# Extracted data entries
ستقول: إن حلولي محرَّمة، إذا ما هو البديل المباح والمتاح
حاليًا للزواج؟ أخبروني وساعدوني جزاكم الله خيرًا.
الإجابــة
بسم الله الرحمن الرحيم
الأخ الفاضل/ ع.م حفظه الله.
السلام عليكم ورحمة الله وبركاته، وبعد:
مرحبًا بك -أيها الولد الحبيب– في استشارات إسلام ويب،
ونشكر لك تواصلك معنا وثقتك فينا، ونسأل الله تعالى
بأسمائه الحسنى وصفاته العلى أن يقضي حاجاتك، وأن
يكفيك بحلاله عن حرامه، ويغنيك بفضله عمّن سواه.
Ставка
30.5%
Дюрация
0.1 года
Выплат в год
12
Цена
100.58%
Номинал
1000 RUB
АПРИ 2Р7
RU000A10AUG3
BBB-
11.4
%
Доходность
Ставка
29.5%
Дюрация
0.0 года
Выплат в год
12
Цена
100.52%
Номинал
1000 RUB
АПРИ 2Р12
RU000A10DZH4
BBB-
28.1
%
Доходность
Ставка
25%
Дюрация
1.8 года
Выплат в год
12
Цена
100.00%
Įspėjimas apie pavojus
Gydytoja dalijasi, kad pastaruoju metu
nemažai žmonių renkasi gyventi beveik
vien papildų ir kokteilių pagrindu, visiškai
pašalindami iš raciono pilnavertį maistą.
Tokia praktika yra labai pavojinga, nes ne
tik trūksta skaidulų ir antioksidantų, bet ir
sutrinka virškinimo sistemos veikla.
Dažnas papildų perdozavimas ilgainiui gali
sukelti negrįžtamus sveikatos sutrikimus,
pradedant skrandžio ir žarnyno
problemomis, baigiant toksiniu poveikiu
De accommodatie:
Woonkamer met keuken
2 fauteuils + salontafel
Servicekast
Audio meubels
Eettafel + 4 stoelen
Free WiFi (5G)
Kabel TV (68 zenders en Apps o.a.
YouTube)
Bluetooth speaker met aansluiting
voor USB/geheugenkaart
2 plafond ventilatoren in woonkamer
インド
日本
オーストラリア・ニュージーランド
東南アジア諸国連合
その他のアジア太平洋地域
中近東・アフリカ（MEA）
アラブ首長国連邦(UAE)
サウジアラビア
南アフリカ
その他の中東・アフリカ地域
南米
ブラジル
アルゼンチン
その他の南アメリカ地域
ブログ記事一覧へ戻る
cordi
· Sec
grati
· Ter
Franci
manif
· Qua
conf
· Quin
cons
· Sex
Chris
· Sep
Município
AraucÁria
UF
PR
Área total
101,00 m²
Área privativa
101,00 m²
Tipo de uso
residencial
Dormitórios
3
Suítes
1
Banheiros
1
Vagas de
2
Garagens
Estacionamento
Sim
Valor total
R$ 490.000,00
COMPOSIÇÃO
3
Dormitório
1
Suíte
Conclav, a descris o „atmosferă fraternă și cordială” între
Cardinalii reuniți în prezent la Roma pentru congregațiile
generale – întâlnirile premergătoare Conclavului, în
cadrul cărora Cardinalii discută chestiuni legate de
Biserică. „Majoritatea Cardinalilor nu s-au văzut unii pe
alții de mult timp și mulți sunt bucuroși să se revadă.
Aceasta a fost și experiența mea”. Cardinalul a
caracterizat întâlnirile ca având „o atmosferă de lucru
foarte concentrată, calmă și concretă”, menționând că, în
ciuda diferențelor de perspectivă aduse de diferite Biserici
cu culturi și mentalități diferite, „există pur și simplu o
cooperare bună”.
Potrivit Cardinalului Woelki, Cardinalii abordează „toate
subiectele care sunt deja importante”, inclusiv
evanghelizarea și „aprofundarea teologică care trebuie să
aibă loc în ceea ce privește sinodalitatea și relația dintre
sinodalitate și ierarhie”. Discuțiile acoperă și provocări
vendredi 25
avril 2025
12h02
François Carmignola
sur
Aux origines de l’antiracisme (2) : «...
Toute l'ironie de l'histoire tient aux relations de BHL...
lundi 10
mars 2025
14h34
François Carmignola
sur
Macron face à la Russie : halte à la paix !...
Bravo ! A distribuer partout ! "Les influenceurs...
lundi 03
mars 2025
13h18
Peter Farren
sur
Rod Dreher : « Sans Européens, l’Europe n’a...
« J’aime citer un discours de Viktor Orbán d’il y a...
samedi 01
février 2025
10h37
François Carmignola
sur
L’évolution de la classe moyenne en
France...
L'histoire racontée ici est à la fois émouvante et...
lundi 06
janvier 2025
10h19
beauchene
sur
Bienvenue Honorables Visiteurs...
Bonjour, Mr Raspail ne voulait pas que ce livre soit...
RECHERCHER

# WHAT IS EXPECTED
Lay out every line from all the entries above as a JSON list of strings, one string per line, omitting any blank lines.

# PROBLEM SOLUTION
[
  "ستقول: إن حلولي محرَّمة، إذا ما هو البديل المباح والمتاح",
  "حاليًا للزواج؟ أخبروني وساعدوني جزاكم الله خيرًا.",
  "الإجابــة",
  "بسم الله الرحمن الرحيم",
  "الأخ الفاضل/ ع.م حفظه الله.",
  "السلام عليكم ورحمة الله وبركاته، وبعد:",
  "مرحبًا بك -أيها الولد الحبيب– في استشارات إسلام ويب،",
  "ونشكر لك تواصلك معنا وثقتك فينا، ونسأل الله تعالى",
  "بأسمائه الحسنى وصفاته العلى أن يقضي حاجاتك، وأن",
  "يكفيك بحلاله عن حرامه، ويغنيك بفضله عمّن سواه.",
  "Ставка",
  "30.5%",
  "Дюрация",
  "0.1 года",
  "Выплат в год",
  "12",
  "Цена",
  "100.58%",
  "Номинал",
  "1000 RUB",
  "АПРИ 2Р7",
  "RU000A10AUG3",
  "BBB-",
  "11.4",
  "%",
  "Доходность",
  "Ставка",
  "29.5%",
  "Дюрация",
  "0.0 года",
  "Выплат в год",
  "12",
  "Цена",
  "100.52%",
  "Номинал",
  "1000 RUB",
  "АПРИ 2Р12",
  "RU000A10DZH4",
  "BBB-",
  "28.1",
  "%",
  "Доходность",
  "Ставка",
  "25%",
  "Дюрация",
  "1.8 года",
  "Выплат в год",
  "12",
  "Цена",
  "100.00%",
  "Įspėjimas apie pavojus",
  "Gydytoja dalijasi, kad pastaruoju metu",
  "nemažai žmonių renkasi gyventi beveik",
  "vien papildų ir kokteilių pagrindu, visiškai",
  "pašalindami iš raciono pilnavertį maistą.",
  "Tokia praktika yra labai pavojinga, nes ne",
  "tik trūksta skaidulų ir antioksidantų, bet ir",
  "sutrinka virškinimo sistemos veikla.",
  "Dažnas papildų perdozavimas ilgainiui gali",
  "sukelti negrįžtamus sveikatos sutrikimus,",
  "pradedant skrandžio ir žarnyno",
  "problemomis, baigiant toksiniu poveikiu",
  "De accommodatie:",
  "Woonkamer met keuken",
  "2 fauteuils + salontafel",
  "Servicekast",
  "Audio meubels",
  "Eettafel + 4 stoelen",
  "Free WiFi (5G)",
  "Kabel TV (68 zenders en Apps o.a.",
  "YouTube)",
  "Bluetooth speaker met aansluiting",
  "voor USB/geheugenkaart",
  "2 plafond ventilatoren in woonkamer",
  "インド",
  "日本",
  "オーストラリア・ニュージーランド",
  "東南アジア諸国連合",
  "その他のアジア太平洋地域",
  "中近東・アフリカ（MEA）",
  "アラブ首長国連邦(UAE)",
  "サウジアラビア",
  "南アフリカ",
  "その他の中東・アフリカ地域",
  "南米",
  "ブラジル",
  "アルゼンチン",
  "その他の南アメリカ地域",
  "ブログ記事一覧へ戻る",
  "cordi",
  "· Sec",
  "grati",
  "· Ter",
  "Franci",
  "manif",
  "· Qua",
  "conf",
  "· Quin",
  "cons",
  "· Sex",
  "Chris",
  "· Sep",
  "Município",
  "AraucÁria",
  "UF",
  "PR",
  "Área total",
  "101,00 m²",
  "Área privativa",
  "101,00 m²",
  "Tipo de uso",
  "residencial",
  "Dormitórios",
  "3",
  "Suítes",
  "1",
  "Banheiros",
  "1",
  "Vagas de",
  "2",
  "Garagens",
  "Estacionamento",
  "Sim",
  "Valor total",
  "R$ 490.000,00",
  "COMPOSIÇÃO",
  "3",
  "Dormitório",
  "1",
  "Suíte",
  "Conclav, a descris o „atmosferă fraternă și cordială” între",
  "Cardinalii reuniți în prezent la Roma pentru congregațiile",
  "generale – întâlnirile premergătoare Conclavului, în",
  "cadrul cărora Cardinalii discută chestiuni legate de",
  "Biserică. „Majoritatea Cardinalilor nu s-au văzut unii pe",
  "alții de mult timp și mulți sunt bucuroși să se revadă.",
  "Aceasta a fost și experiența mea”. Cardinalul a",
  "caracterizat întâlnirile ca având „o atmosferă de lucru",
  "foarte concentrată, calmă și concretă”, menționând că, în",
  "ciuda diferențelor de perspectivă aduse de diferite Biserici",
  "cu culturi și mentalități diferite, „există pur și simplu o",
  "cooperare bună”.",
  "Potrivit Cardinalului Woelki, Cardinalii abordează „toate",
  "subiectele care sunt deja importante”, inclusiv",
  "evanghelizarea și „aprofundarea teologică care trebuie să",
  "aibă loc în ceea ce privește sinodalitatea și relația dintre",
  "sinodalitate și ierarhie”. Discuțiile acoperă și provocări",
  "vendredi 25",
  "avril 2025",
  "12h02",
  "François Carmignola",
  "sur",
  "Aux origines de l’antiracisme (2) : «...",
  "Toute l'ironie de l'histoire tient aux relations de BHL...",
  "lundi 10",
  "mars 2025",
  "14h34",
  "François Carmignola",
  "sur",
  "Macron face à la Russie : halte à la paix !...",
  "Bravo ! A distribuer partout ! \"Les influenceurs...",
  "lundi 03",
  "mars 2025",
  "13h18",
  "Peter Farren",
  "sur",
  "Rod Dreher : « Sans Européens, l’Europe n’a...",
  "« J’aime citer un discours de Viktor Orbán d’il y a...",
  "samedi 01",
  "février 2025",
  "10h37",
  "François Carmignola",
  "sur",
  "L’évolution de la classe moyenne en",
  "France...",
  "L'histoire racontée ici est à la fois émouvante et...",
  "lundi 06",
  "janvier 2025",
  "10h19",
  "beauchene",
  "sur",
  "Bienvenue Honorables Visiteurs...",
  "Bonjour, Mr Raspail ne voulait pas que ce livre soit...",
  "RECHERCHER"
]